**AVAILABLE DATA**

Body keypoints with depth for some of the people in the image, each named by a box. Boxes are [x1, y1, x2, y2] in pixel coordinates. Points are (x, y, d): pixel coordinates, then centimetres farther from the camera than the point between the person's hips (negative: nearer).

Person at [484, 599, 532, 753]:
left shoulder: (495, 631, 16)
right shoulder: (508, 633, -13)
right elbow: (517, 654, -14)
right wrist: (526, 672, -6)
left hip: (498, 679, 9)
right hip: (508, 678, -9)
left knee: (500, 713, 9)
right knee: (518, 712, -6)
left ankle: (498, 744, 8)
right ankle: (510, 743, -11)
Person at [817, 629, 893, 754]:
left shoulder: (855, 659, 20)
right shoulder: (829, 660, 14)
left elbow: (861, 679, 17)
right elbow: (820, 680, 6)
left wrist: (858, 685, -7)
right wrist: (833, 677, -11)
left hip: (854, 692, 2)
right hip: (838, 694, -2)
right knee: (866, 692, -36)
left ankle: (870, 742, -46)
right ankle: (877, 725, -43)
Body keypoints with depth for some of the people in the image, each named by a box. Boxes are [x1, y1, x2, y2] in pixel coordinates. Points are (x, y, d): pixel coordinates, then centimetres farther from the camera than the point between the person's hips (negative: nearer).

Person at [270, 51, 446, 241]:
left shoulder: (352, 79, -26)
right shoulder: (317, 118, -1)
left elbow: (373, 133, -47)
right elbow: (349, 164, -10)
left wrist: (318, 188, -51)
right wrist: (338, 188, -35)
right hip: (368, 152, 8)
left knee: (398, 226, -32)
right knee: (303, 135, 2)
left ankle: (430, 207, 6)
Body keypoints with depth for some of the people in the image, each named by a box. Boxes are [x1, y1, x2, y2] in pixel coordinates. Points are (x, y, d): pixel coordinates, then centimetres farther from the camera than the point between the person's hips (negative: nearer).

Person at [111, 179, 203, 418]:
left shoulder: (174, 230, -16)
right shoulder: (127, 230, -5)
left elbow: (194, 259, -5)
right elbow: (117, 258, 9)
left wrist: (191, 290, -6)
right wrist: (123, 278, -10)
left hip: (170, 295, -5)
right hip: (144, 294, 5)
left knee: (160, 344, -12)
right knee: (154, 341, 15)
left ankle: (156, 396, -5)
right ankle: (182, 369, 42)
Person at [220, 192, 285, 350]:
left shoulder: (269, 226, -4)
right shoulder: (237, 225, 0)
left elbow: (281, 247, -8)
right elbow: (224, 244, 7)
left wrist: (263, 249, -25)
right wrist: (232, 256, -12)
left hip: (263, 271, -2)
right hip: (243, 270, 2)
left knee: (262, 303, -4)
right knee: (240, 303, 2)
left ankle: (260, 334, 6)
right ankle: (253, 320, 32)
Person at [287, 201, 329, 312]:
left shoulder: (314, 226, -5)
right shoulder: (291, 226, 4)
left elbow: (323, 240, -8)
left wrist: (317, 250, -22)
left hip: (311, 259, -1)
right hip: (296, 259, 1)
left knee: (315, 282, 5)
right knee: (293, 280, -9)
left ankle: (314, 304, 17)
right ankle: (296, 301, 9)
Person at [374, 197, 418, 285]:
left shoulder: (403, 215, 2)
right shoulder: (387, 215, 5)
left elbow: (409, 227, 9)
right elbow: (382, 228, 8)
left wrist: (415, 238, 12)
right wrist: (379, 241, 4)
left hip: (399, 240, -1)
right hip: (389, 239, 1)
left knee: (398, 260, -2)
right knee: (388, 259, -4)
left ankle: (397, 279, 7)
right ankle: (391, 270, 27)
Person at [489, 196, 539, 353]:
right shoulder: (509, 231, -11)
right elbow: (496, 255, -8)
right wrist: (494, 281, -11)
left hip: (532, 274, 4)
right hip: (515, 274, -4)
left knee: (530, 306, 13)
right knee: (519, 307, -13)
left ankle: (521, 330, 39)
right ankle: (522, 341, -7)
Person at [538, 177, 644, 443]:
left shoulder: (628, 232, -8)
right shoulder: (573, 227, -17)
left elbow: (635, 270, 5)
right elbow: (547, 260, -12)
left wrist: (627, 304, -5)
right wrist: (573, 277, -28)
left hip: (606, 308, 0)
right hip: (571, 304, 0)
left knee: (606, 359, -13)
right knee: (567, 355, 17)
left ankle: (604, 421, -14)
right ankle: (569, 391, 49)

**WORK TO COMPLETE**
Find "right wrist: (494, 281, -11)" in the entries above and copy that whole line exactly, then each line after it through the line that contains "right wrist: (573, 277, -28)".

**EXERCISE SOLUTION**
right wrist: (494, 281, -11)
left hip: (532, 274, 4)
right hip: (515, 274, -4)
left knee: (530, 306, 13)
right knee: (519, 307, -13)
left ankle: (521, 330, 39)
right ankle: (522, 341, -7)
Person at [538, 177, 644, 443]:
left shoulder: (628, 232, -8)
right shoulder: (573, 227, -17)
left elbow: (635, 270, 5)
right elbow: (547, 260, -12)
left wrist: (627, 304, -5)
right wrist: (573, 277, -28)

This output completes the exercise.